Czech insurance companies want to replace fiscal changes

Insurance companies are following the bank route, as they made a request to the government to replace the new planned fiscal regime for technical reserves with a contribution to some development fund, like one funding schools or highways. The new fiscal regime will remove the tax deductible status for technical reserves, which the finance ministry projects will have a positive fiscal impact of CZK3.8bn in 2020. The rationale behind the change is that insurance companies are using the technical reserve provision for tax optimization purposes, at an excessive rate. The counter argument of insurance companies is that the measure will lead only to a one-off fiscal impact, but it will make insurance products more expensive. Given the example with the bank sector, where PM Andrej Babis pushed through an idea to have banks contribute to a national development plan rather than have their assets taxed, insurance companies would like to get the same treatment.

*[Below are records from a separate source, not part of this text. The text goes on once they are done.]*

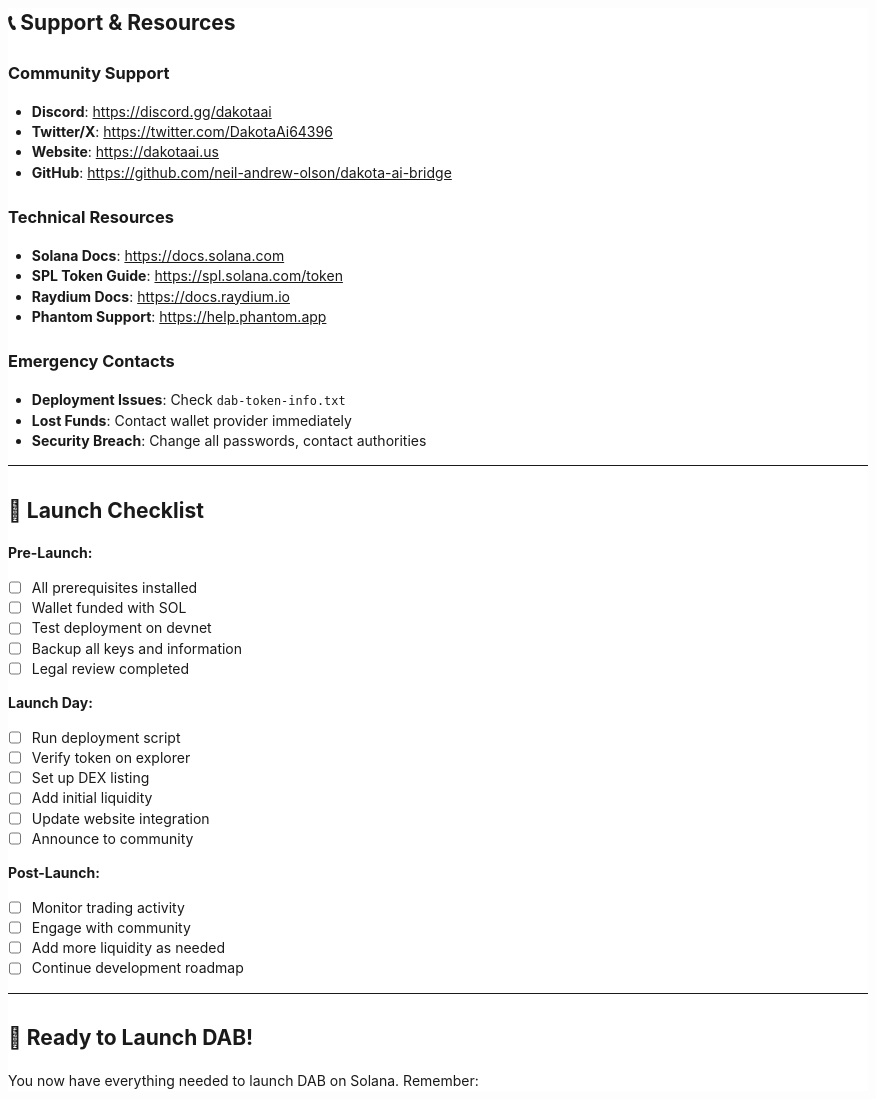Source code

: 
## 📞 Support & Resources

### Community Support
- **Discord**: https://discord.gg/dakotaai
- **Twitter/X**: https://twitter.com/DakotaAi64396
- **Website**: https://dakotaai.us
- **GitHub**: https://github.com/neil-andrew-olson/dakota-ai-bridge

### Technical Resources
- **Solana Docs**: https://docs.solana.com
- **SPL Token Guide**: https://spl.solana.com/token
- **Raydium Docs**: https://docs.raydium.io
- **Phantom Support**: https://help.phantom.app

### Emergency Contacts
- **Deployment Issues**: Check `dab-token-info.txt`
- **Lost Funds**: Contact wallet provider immediately
- **Security Breach**: Change all passwords, contact authorities

---

## 🎉 Launch Checklist

**Pre-Launch:**
- [ ] All prerequisites installed
- [ ] Wallet funded with SOL
- [ ] Test deployment on devnet
- [ ] Backup all keys and information
- [ ] Legal review completed

**Launch Day:**
- [ ] Run deployment script
- [ ] Verify token on explorer
- [ ] Set up DEX listing
- [ ] Add initial liquidity
- [ ] Update website integration
- [ ] Announce to community

**Post-Launch:**
- [ ] Monitor trading activity
- [ ] Engage with community
- [ ] Add more liquidity as needed
- [ ] Continue development roadmap

---

## 🚀 Ready to Launch DAB!

You now have everything needed to launch DAB on Solana. Remember:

There are some major differences in these cases, and we believe insurance companies are trying to exploit a loophole. First, the fiscal treatment of technical provisions has always had some limits, the only thing the finance ministry is doing is to close a tax optimisation loophole. Unlike with bank sector, this is not a new tax. Besides, it is highly arguable that the bank asset tax idea, which the CSSD promoted, would ever receive enough political support, either in the government or in parliament. What Babis did was to take advantage of the situation, securing more money for capital investment. What insurance companies are trying to do is different, and we doubt that their attempt will be successful, because they are only fighting against the removal of a favourable tax treatment, not against a new tax.

At any rate, we believe that this may be some political debate, but the initiative is doomed to fail, as we don’t see politicians arguing to anger voters because of it. While the bank asset tax idea didn’t quite have strong public support, keeping a preferential fiscal regime for insurance companies will certainly provoke discontent.